Testing: understanding pytest
As we’ve discussed in a previous blog, in order to contribute to mypy one has to understand how it uses
pytest. This library is quite common in the realm of python as a go-to test library. We covered how pytest is extensively used for regression testing of which unit tests and integration tests form the basis. However, we did not cover how mypy runs both python-based
TestCase instances as well as
DataSuite instances. The latter suite specifies test-data files to run, which provide variability coverage as well as compactness.
We will first explain how the tests are discovered, and then come back to these test suites.
Autodiscovery of test
As we’ve covered, pytest runs the test by scanning the subfolders for any files with the ‘test’ prefix or postfix in their name. Secondly,
test-prefixed functions or methods (as well as Test-prefixed classes) are added as testing instances. The pytest runner for mypy starts running multiple workers in parallel to execute the tests.
Now, simply running
pytest in the folder will take a long time due to a lot of discovered tests, so the developer will have to look up how to filter on their specific tests. This can become quite a complex call, but it is worth the speed:
python -m pytest .\mypy\test\testpep561.py::PEP561Suite
We are calling the python file
testpep561.py and containing the test-suite
DataSuite-extending class specifies a
files list which refer to one or more *.test files. Those test files have a special syntax, which needs to be parsed, validated and understood by a test-class like
Now, you might wonder, why are we going into so much detail about this
DataSuite? The reason is: we are trying to show the many steps a developer needs to discover in order to finally be able to know where to look. Only then can they start learning about the syntax of these compact test files, which is not for the feint of heart. We’ll give the simplest example to be found:
def f(x: 'A') -> None: pass
f(B()) # Fail
class A: pass
class B: pass
main:4: error: Argument 1 to "f" has incompatible type "B"; expected "A"
This file is used as input for one of the many
test*.py files. It is up to the developer to find which one and based on what criteria (validations)!
Testing, a design debt analysis
mypy is becoming quite complex by the day on a functional level, but the testing process could and should be simplified more. We’ve shown that the contribution workflow for a newcomer is possibly obstructed by lack of knowledge.
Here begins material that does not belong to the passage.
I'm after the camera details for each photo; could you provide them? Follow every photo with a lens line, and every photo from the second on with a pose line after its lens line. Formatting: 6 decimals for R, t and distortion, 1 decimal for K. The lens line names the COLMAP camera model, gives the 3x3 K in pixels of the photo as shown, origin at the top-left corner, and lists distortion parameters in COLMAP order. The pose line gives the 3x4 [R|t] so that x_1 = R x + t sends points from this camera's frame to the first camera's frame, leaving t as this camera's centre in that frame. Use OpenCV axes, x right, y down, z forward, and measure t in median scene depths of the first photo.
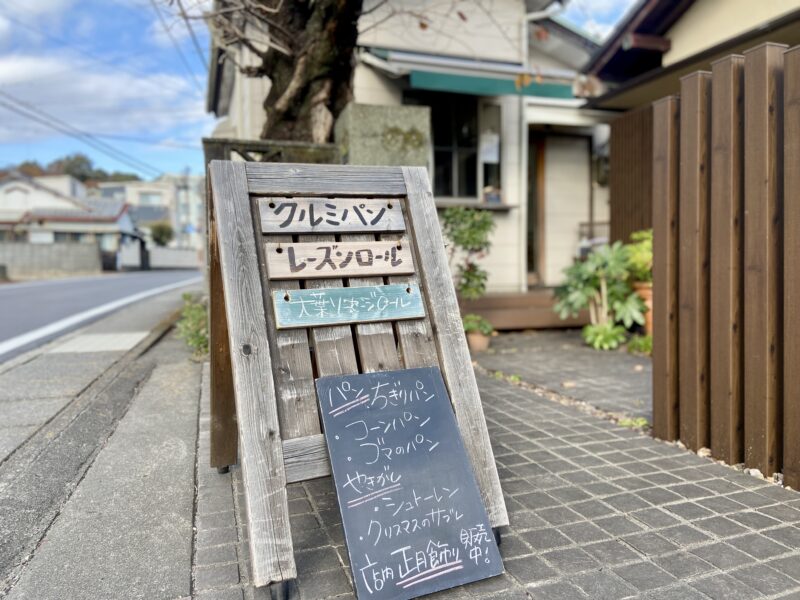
lens RADIAL K [[604.4, 0, 400.0], [0, 604.4, 300.0], [0, 0, 1]] dist [0.078614, -0.001250]
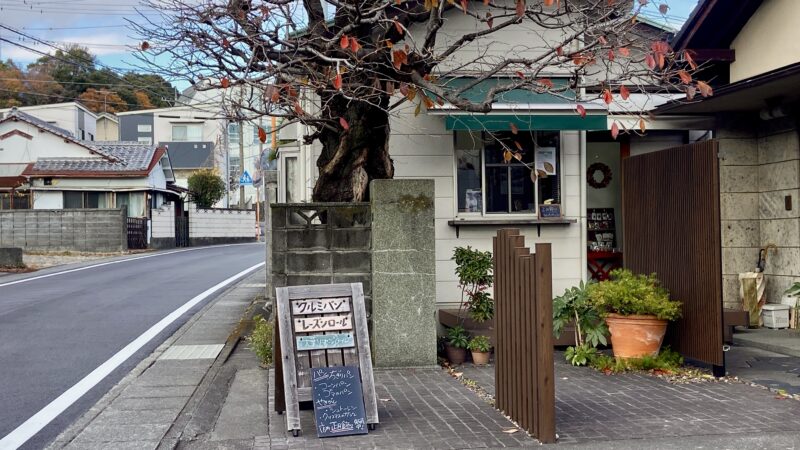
lens RADIAL K [[1203.9, 0, 400.0], [0, 1203.9, 225.0], [0, 0, 1]] dist [-0.018585, 2.490356]
pose [[0.980988, -0.002162, -0.194058, 1.192602], [-0.005399, 0.999247, -0.038425, -0.284868], [0.193995, 0.038742, 0.980237, -3.896864]]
Secondly, we’ve hinted at the complexity of the data-driven tests, which is a big portion of the tests run for mypy.
The data-driven tests are definitely the most compact and readable way to understand the mypy tests run. The challenges however are four-fold:
- The developer needs to know which python test-file he should adjust/add.
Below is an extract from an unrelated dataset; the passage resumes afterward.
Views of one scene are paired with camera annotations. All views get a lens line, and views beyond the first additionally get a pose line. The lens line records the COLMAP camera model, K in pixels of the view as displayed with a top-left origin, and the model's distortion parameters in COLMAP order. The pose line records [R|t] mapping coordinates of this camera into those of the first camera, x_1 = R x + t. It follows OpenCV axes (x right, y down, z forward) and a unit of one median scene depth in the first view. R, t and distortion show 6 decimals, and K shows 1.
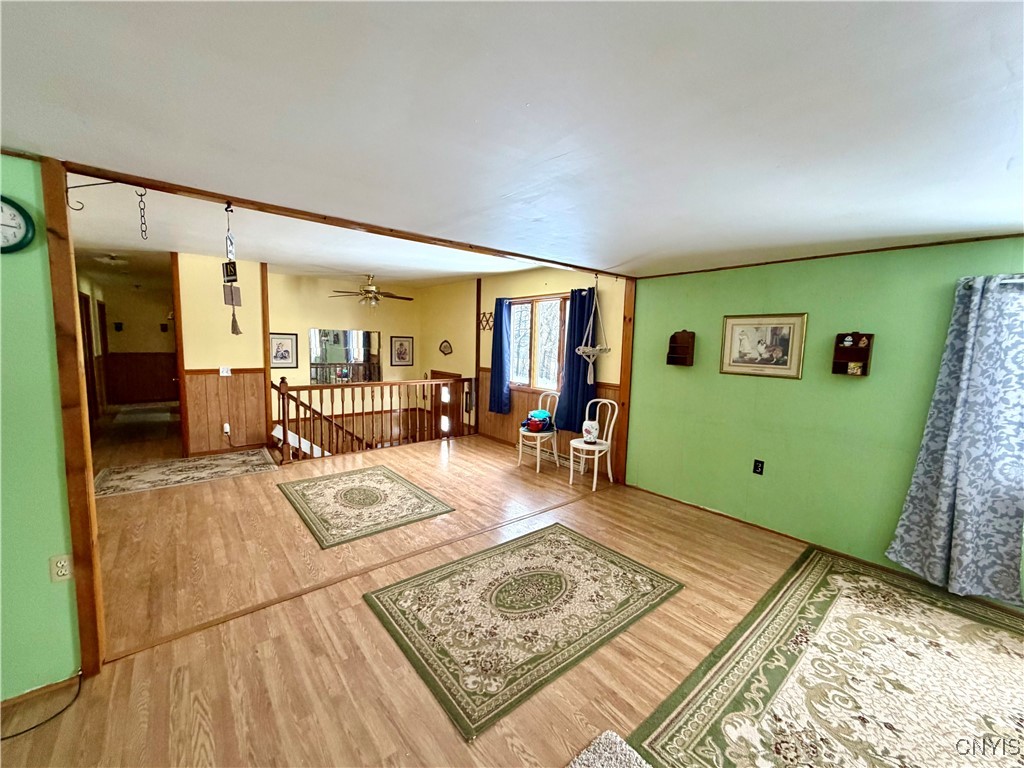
lens RADIAL K [[406.7, 0, 510.3], [0, 406.7, 384.1], [0, 0, 1]] dist [-0.000164, -0.000535]
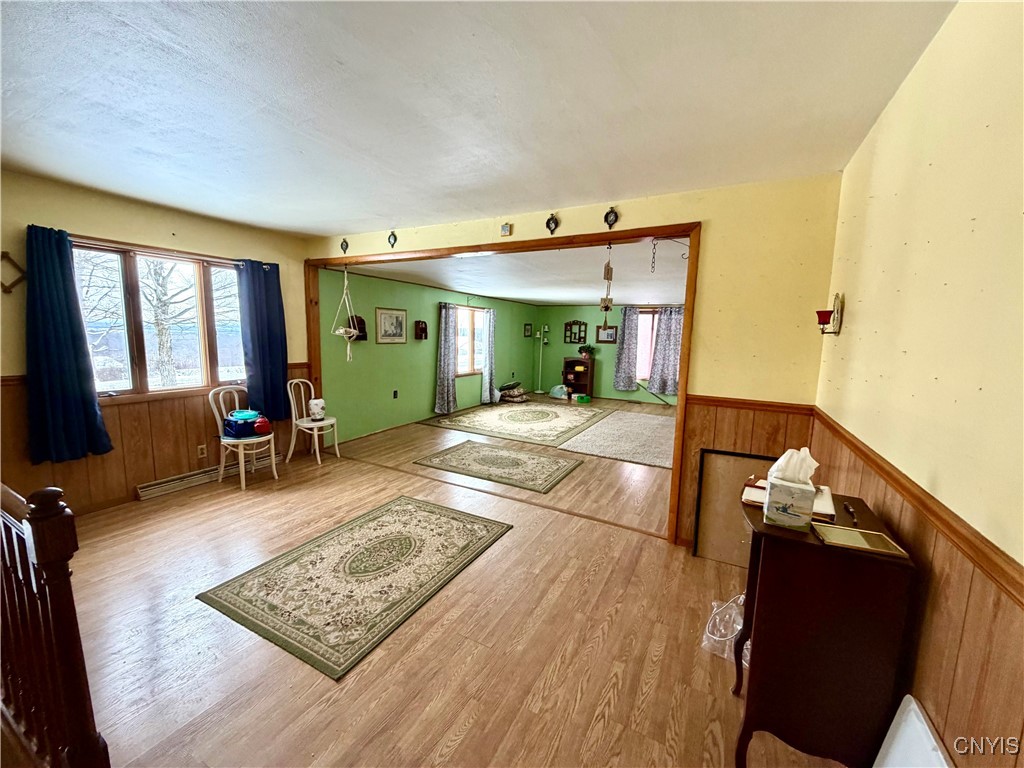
lens RADIAL K [[406.7, 0, 508.4], [0, 406.7, 383.5], [0, 0, 1]] dist [-0.000164, -0.000535]
pose [[-0.377850, -0.148676, 0.913852, -0.913338], [0.062909, 0.980619, 0.185550, -0.108894], [-0.923727, 0.127599, -0.361174, 0.892210]]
- The developer needs to know how mypy runs pytest TestCase instances, let alone tests-suites like DataSuite.
- The developer needs to understand how to find the data file(s) for the Data-driven test.
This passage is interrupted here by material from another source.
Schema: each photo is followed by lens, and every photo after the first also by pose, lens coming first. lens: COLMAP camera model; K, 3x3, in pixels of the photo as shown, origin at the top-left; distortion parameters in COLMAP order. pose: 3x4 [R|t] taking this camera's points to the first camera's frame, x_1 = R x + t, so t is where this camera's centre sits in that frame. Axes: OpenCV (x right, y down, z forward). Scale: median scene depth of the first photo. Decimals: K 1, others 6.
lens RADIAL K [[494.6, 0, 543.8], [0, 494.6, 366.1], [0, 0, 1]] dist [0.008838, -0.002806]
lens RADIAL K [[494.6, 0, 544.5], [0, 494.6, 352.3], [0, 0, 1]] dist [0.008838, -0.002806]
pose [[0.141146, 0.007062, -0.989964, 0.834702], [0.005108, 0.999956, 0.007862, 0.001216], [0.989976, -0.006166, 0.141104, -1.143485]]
- The developer needs to know how to add tests (syntax) as well as how to expand the validation/pre-conditions (in the python DataSuite).
As might be clear, this is a lot to learn before actually being able to contribute!
Advice on more test-driven design
We don’t think that mypy is moving in the wrong way by choosing data-driven tests, but we see one primary problem: tests should be as simple as possible and their information should be as contained as possible.
Our advice for mypy is to:
1) Place the data files closer to the data-driven tests near the tested files. 2) Add a very up-front testing documentation (link to github PR) for data-driven tests. 3) Auto-discover test data files like this issue and automatically couple the files to python test-cases.
These options can massively improve the critical path shown in the workflow image presented above. With these tips, we hope you enjoyed this final blog from our side and hope you have become enthousiastic about open-source software, or even about using mypy!